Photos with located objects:
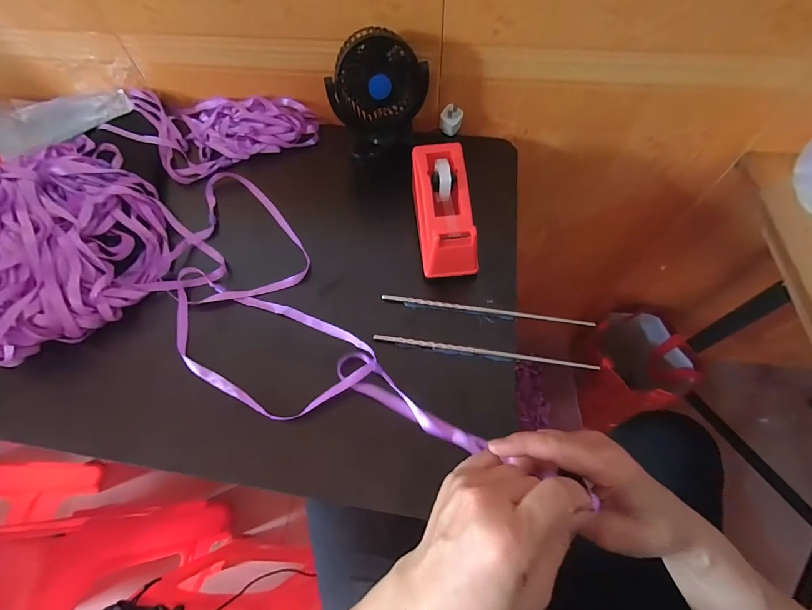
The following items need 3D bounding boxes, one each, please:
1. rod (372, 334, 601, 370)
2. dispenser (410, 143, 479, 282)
[{"bbox_3d":[0.078,0.047,0.360,0.222,0.006,0.008,7,61,6],"label":"rod"},{"bbox_3d":[0.042,-0.116,0.400,0.060,0.054,0.159,-5,73,-1],"label":"dispenser"}]

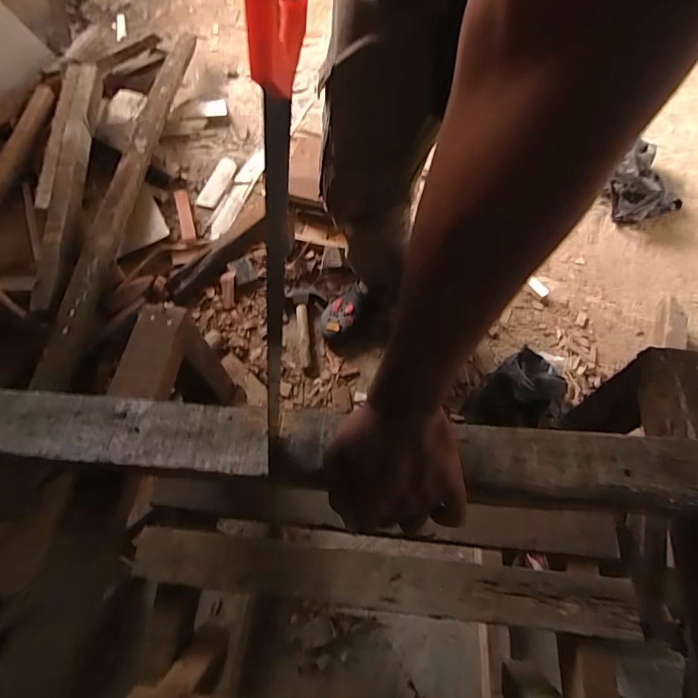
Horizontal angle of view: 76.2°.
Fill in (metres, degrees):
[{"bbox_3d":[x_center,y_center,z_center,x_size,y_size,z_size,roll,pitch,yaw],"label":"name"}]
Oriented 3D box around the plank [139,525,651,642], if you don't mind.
[{"bbox_3d":[0.034,0.262,0.507,0.555,0.035,0.058,6,62,1],"label":"plank"}]

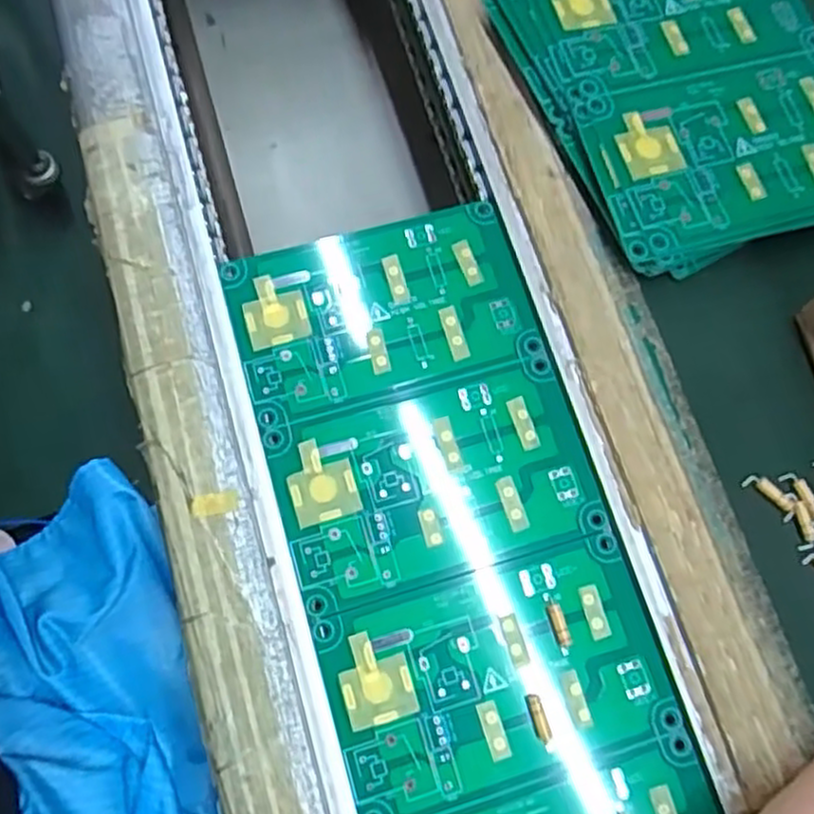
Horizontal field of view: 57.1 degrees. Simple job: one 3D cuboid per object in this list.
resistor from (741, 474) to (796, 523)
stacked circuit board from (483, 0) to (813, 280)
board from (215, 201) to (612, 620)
[{"bbox_3d":[0.157,0.038,0.322,0.024,0.004,0.009,41,78,10],"label":"resistor"},{"bbox_3d":[0.140,-0.157,0.367,0.147,0.025,0.176,-22,76,-6],"label":"stacked circuit board"},{"bbox_3d":[0.000,-0.006,0.341,0.135,0.004,0.165,-15,76,-7],"label":"board"}]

*Brief*: The lines from the one containing "2. dispenser (410, 143, 479, 282)" through the end of the data above are to be copied exactly, both ends included, and pictures are to be omitted.

*Answer box*:
2. dispenser (410, 143, 479, 282)
[{"bbox_3d":[0.078,0.047,0.360,0.222,0.006,0.008,7,61,6],"label":"rod"},{"bbox_3d":[0.042,-0.116,0.400,0.060,0.054,0.159,-5,73,-1],"label":"dispenser"}]

Horizontal angle of view: 76.2°.
Fill in (metres, degrees):
[{"bbox_3d":[x_center,y_center,z_center,x_size,y_size,z_size,roll,pitch,yaw],"label":"name"}]
Oriented 3D box around the plank [139,525,651,642], if you don't mind.
[{"bbox_3d":[0.034,0.262,0.507,0.555,0.035,0.058,6,62,1],"label":"plank"}]

Horizontal field of view: 57.1 degrees. Simple job: one 3D cuboid per object in this list.
resistor from (741, 474) to (796, 523)
stacked circuit board from (483, 0) to (813, 280)
board from (215, 201) to (612, 620)
[{"bbox_3d":[0.157,0.038,0.322,0.024,0.004,0.009,41,78,10],"label":"resistor"},{"bbox_3d":[0.140,-0.157,0.367,0.147,0.025,0.176,-22,76,-6],"label":"stacked circuit board"},{"bbox_3d":[0.000,-0.006,0.341,0.135,0.004,0.165,-15,76,-7],"label":"board"}]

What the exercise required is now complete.